The first store, is the Sunglass Hut. It's one of these kiosk style shops, the stock under glass in a bench type arrangement. I wander up to the bench, and the attendant is there in a flash. I tell him I just want to have a look - of course, it's practically impossible for him to leave me alone while I just have a casual look. I quickly glance at them, and then the major drawback of this place becomes apparent - not a single price tag is visible. Every single pair of sunglasses has been carefully arranged, so that the tags face the bottom of the bench. The only possible way you can tell, is to ask to try them on. And in this arrangement, the attendant has to pick out every single pair that you want to try on. I keep walking.
The second store is Grace Bros., a kinda middle of the road department store. After a bit of a search, I find their sunglasses. Anything half decent is behind glass yet again, but at least having a door opened will allow me to try on a few different pairs. So I find someone who works there, and get her to open the glass for me. She does this happily....and then just stands there. Like a statue behind me, hands behind her back, and she watches me. Every. Single. Second. It's unnerving - I wonder if she even blinks. Again, I say thanks, and continue on my way.
My visit to The Sportsmans Warehouse is brief. I find their small sunglass selection - they have Nike, Nike and Nike. While I don't have any major problems with their gear, I like a bit of variety, and choice. And I'm not a big fan of their sunglasses - it seems like they have one idea regarding how sunglasses look, and then slightly modify that idea a dozen or so times. So I'm out of there pretty quickly.
The last place I had time to visit today was OPSM, an optometrists shop. Again, the sunglasses are behind glass, but they're on those rotating stands, that you can control from outside the glass. I like this - it doesn't really matter what direction the tag's facing, you can rotate it to get a look. The attendant comes on over, and asks me if I want a look. I've been here with a friend before, and I know the way they operate. If I want a look, he'll unlock the cabinet, then leave me alone, to browse as I desire. He'll be at the counter, making sure everything's put back again, but he won't be breathing down my neck.
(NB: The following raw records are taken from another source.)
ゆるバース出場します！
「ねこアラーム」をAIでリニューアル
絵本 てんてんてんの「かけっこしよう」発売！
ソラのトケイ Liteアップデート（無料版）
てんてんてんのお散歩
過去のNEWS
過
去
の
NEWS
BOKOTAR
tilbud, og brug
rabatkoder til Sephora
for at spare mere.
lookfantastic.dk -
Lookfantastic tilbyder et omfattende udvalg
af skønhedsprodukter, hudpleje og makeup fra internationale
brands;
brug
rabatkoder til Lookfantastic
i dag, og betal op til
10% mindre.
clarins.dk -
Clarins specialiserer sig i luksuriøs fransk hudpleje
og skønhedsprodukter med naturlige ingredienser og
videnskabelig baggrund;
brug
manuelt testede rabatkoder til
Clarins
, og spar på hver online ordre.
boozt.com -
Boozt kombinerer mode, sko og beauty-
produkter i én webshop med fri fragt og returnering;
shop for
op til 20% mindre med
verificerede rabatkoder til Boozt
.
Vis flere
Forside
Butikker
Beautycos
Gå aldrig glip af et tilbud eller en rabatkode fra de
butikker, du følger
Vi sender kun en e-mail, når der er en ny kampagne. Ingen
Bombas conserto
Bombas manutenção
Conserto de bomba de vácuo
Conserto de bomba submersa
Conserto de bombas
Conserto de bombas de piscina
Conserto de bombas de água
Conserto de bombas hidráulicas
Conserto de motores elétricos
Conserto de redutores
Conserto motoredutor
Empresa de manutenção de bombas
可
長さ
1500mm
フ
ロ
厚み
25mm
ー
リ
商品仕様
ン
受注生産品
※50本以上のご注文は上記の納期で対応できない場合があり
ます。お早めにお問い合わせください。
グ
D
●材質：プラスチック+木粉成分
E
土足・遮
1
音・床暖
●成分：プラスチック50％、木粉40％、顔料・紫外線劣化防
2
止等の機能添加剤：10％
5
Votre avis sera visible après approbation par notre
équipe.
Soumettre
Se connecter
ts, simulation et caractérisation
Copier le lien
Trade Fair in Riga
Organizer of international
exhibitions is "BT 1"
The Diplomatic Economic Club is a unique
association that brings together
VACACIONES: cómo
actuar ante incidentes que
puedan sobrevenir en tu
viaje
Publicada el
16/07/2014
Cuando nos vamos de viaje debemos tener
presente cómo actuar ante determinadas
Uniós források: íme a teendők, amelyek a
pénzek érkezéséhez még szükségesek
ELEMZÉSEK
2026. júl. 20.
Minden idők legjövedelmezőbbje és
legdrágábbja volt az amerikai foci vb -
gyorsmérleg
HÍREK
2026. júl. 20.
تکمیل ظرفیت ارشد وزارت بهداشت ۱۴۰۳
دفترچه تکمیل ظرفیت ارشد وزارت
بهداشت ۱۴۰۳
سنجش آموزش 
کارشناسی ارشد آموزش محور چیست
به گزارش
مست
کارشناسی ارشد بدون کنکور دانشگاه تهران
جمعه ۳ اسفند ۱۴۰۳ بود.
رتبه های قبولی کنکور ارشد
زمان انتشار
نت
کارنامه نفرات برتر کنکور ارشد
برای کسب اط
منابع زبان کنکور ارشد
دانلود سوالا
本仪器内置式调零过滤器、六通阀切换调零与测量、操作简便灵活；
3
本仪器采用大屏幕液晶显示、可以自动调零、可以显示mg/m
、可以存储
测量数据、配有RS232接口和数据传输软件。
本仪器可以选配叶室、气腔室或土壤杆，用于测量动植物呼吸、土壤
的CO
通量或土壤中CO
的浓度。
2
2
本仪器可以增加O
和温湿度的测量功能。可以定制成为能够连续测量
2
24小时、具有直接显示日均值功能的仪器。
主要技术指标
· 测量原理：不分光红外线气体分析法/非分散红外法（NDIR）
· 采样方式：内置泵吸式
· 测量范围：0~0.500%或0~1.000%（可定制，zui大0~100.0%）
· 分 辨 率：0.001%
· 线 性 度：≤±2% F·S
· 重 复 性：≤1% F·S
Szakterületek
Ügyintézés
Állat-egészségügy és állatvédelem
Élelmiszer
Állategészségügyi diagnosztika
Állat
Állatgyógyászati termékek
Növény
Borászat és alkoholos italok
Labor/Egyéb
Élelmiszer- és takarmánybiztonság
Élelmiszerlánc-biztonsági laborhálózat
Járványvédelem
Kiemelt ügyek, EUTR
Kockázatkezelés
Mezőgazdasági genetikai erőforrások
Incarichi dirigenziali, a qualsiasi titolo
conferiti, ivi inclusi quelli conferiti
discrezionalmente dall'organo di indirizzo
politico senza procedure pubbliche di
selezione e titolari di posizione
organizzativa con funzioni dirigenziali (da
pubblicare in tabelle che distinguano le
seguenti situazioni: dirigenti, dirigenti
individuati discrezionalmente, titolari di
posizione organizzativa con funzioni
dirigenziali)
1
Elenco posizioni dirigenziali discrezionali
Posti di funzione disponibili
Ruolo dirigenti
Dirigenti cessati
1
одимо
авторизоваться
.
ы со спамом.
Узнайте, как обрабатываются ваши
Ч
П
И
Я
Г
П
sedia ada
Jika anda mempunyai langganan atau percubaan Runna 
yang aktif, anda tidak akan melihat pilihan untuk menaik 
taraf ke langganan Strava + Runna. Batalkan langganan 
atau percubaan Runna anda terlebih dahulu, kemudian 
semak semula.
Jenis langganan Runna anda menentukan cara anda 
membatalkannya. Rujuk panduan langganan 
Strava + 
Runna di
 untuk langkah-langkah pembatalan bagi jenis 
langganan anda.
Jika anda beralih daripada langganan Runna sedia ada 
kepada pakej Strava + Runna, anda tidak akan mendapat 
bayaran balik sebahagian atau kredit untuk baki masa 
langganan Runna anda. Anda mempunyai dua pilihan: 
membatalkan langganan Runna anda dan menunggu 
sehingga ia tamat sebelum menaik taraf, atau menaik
This is a wonderful thing, but for one little detail. Their range sucks! They've got not much of anything really. It's not worth even getting the cabinet opened.
This is all the time I have to look today, it's time to return to work. However the quest will continue - I am determined to find a place where I can buy a pair of sunglasses with dignity, and comfort, and I will not make a purchase anywhere that doesn't fit. Damn it, I won't make a difference, but I can at the least know that my money's going to one of the good guys. Hopefully it'll be soon though....because damn that morning sun's bright...
I realise that theft is a real problem for shops selling things like sunglasses, watches etc..small, easily put in a pocket, valuable. So I understand that keeping an eye on people's an economic reality, that won't change any time soon. However, I think you can keep your stock safe, and still give the customers space to decide on their own. At least, I hope somewhere still believes this.